Mr Rouhani’s Foreign Minister,

Javad Zarif,

a rumored candidate who has not signed up to run.

The Guardian Council consists of six clergymen appointed by the Supreme Leader

Ali Khamenei

and six lawyers who were submitted to the head of justice by parliament for approval. The head of justice is also chosen by the supreme leader.

The seven admitted candidates will fight amid negotiations in Vienna to revive a 2015 deal that restricts Iranian nuclear activities. A new president is unlikely to significantly change Iran’s position on complying with the deal if the US returns and lifts sanctions on Tehran.

In terms of ideology, the candidates examined offer the closest to Iranian voters political choice in the 40-year electoral history of the Islamic Republic. Dissidents and critics of the establishment have called for a boycott of the vote.

In the last three decades, the turnout in the Iranian elections has ranged between 60% and 85%, which the church establishment has touted as a sign of its legitimacy in the population.

One of the seven approved candidates for the Guardian Council is former nuclear negotiator Saeed Jalili, head of the central bank

Abdolnaser Hemmati,

Revolutionary Guard veteran

Mohsen Rezaei

and the relatively inconspicuous reformist Mohsen Mehralizadeh.

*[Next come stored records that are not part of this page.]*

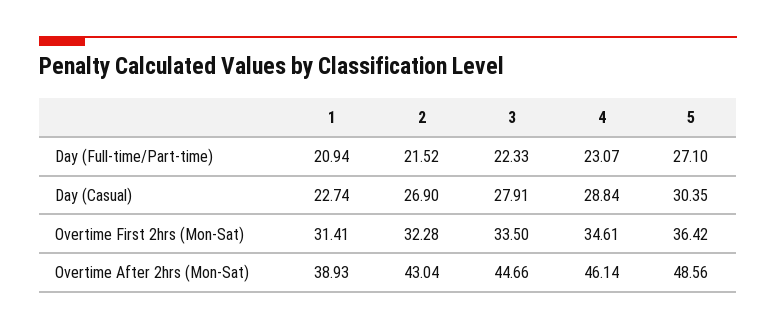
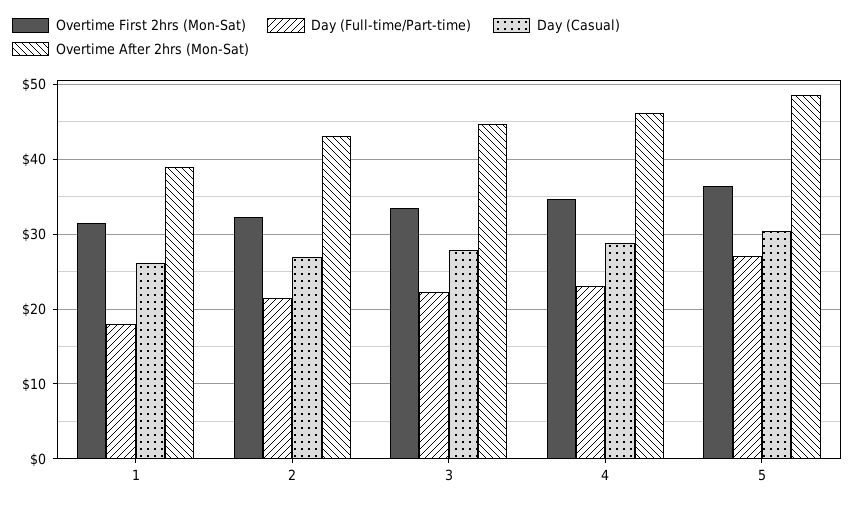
Day (Full-time/Part-time), 1: 20.94 -> 18
Day (Casual), 1: 22.74 -> 26

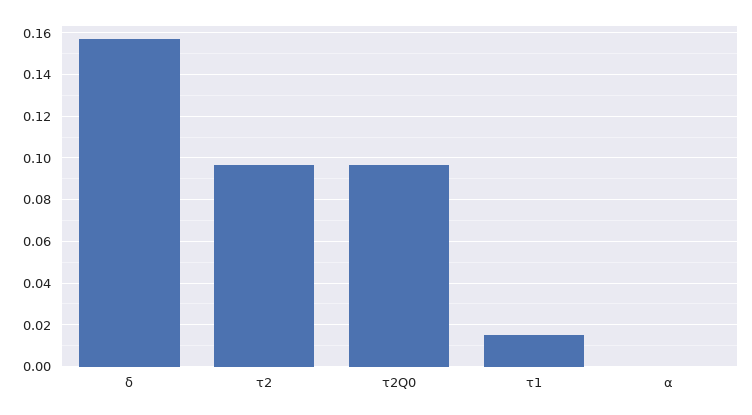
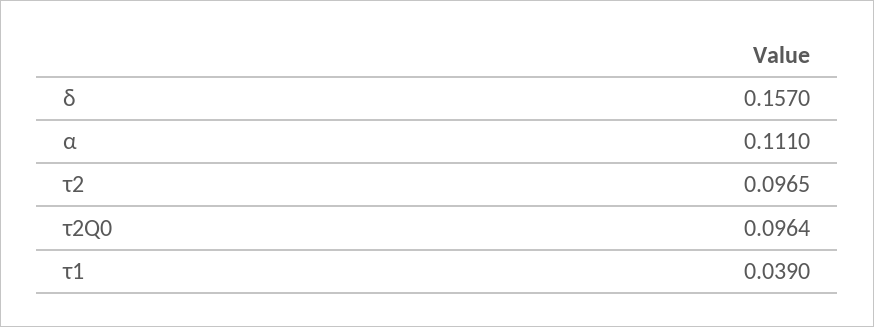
τ1: 0.015 -> 0.039
α: 0 -> 0.111

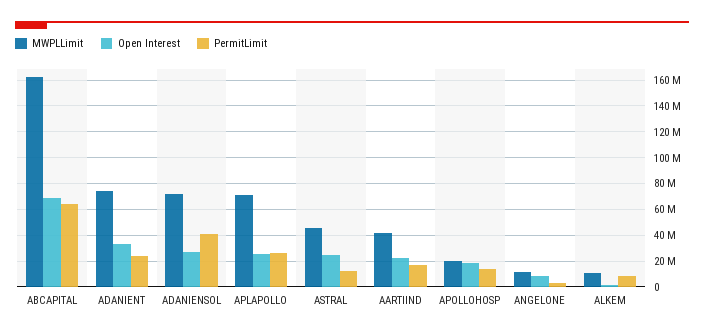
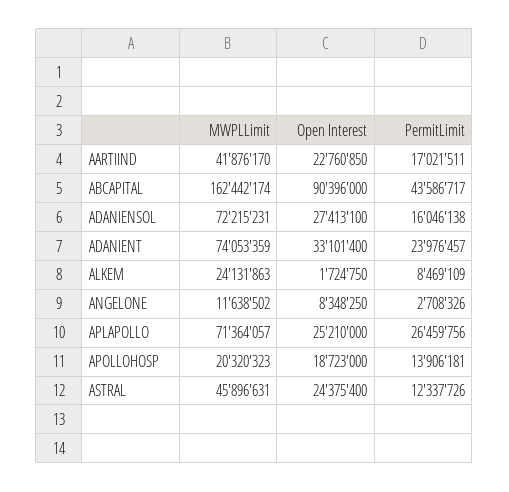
Open Interest, ABCAPITAL: 70000000 -> 90396000
PermitLimit, ABCAPITAL: 65000000 -> 43586717
PermitLimit, ADANIENSOL: 40000000 -> 16046138
MWPLLimit, ALKEM: 10000000 -> 24131863

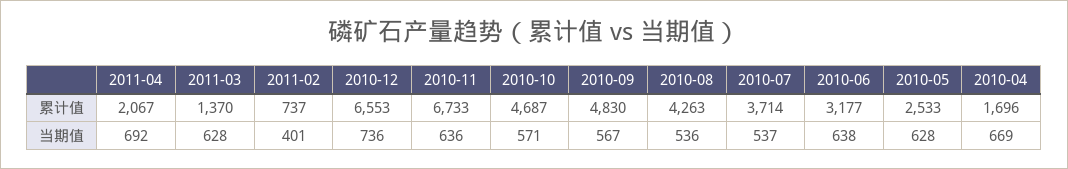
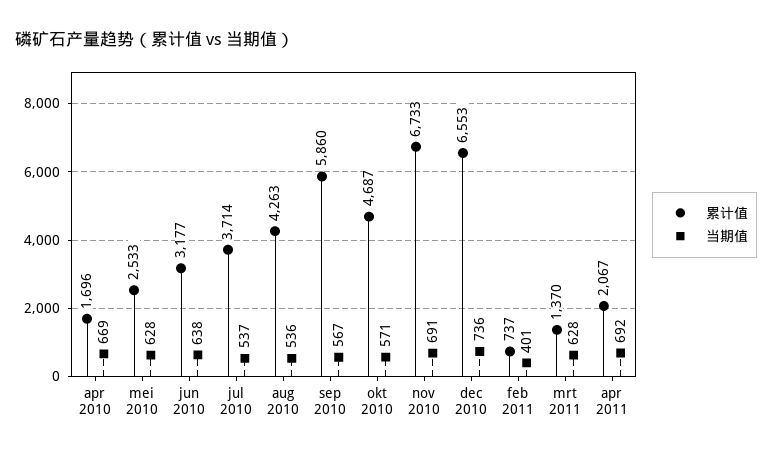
累计值, 2010-09: 4830 -> 5860
当期值, 2010-11: 636 -> 691

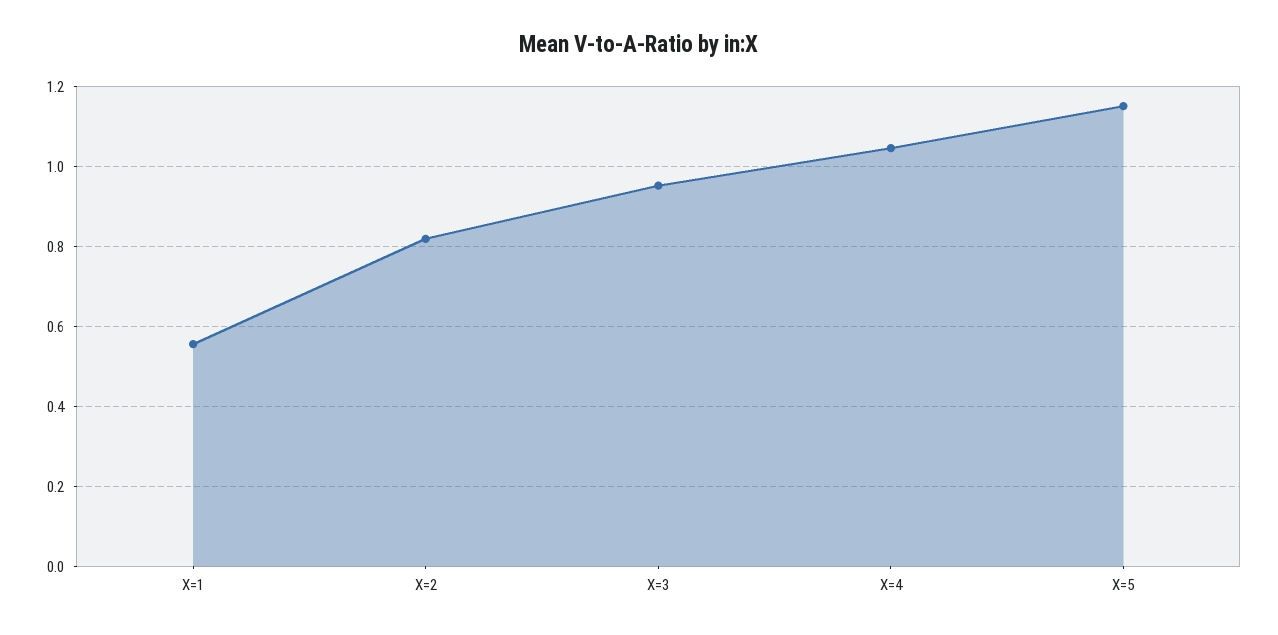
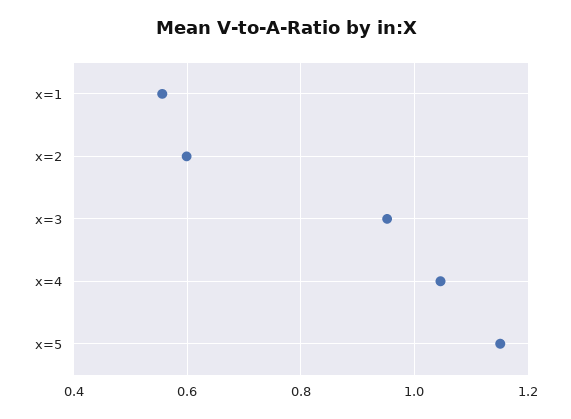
X=2: 0.82 -> 0.6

Among the disqualified candidates were several prominent insiders of the establishment, including Saeed Mohammad, who was the head of Khatam al-Anbiya, the technical arm of the Revolutionary Guard and one of Iran’s largest contractors contributed to consolidating the dominance of the elite unit in Iranian politics.

It was not clear why Mr. Mohammad was disqualified. In an interview with the Wall Street Journal prior to the announcement on Tuesday, he emerged as an independent candidate with moderate views on cultural areas such as his opposition to internet censorship and the participation of women in politics that he endorses.

 » I am a completely independent candidate and I practice politics beyond the existing categories and camps, « said Mohammad. « Old polarizations such as conservatives versus reformists no longer work. We need a new approach, a young government. »

The current Vice President,

Eshaq Jahangiri,

a reformist and former populist president

Mahmoud Ahmadinejad,

who has taken frequent crackdowns on the country’s leadership since leaving office in 2009 to restrict people’s freedom, despite overseeing violent crackdowns against dissent during his presidency. Mr Ahmadinejad was also banned from running in 2017.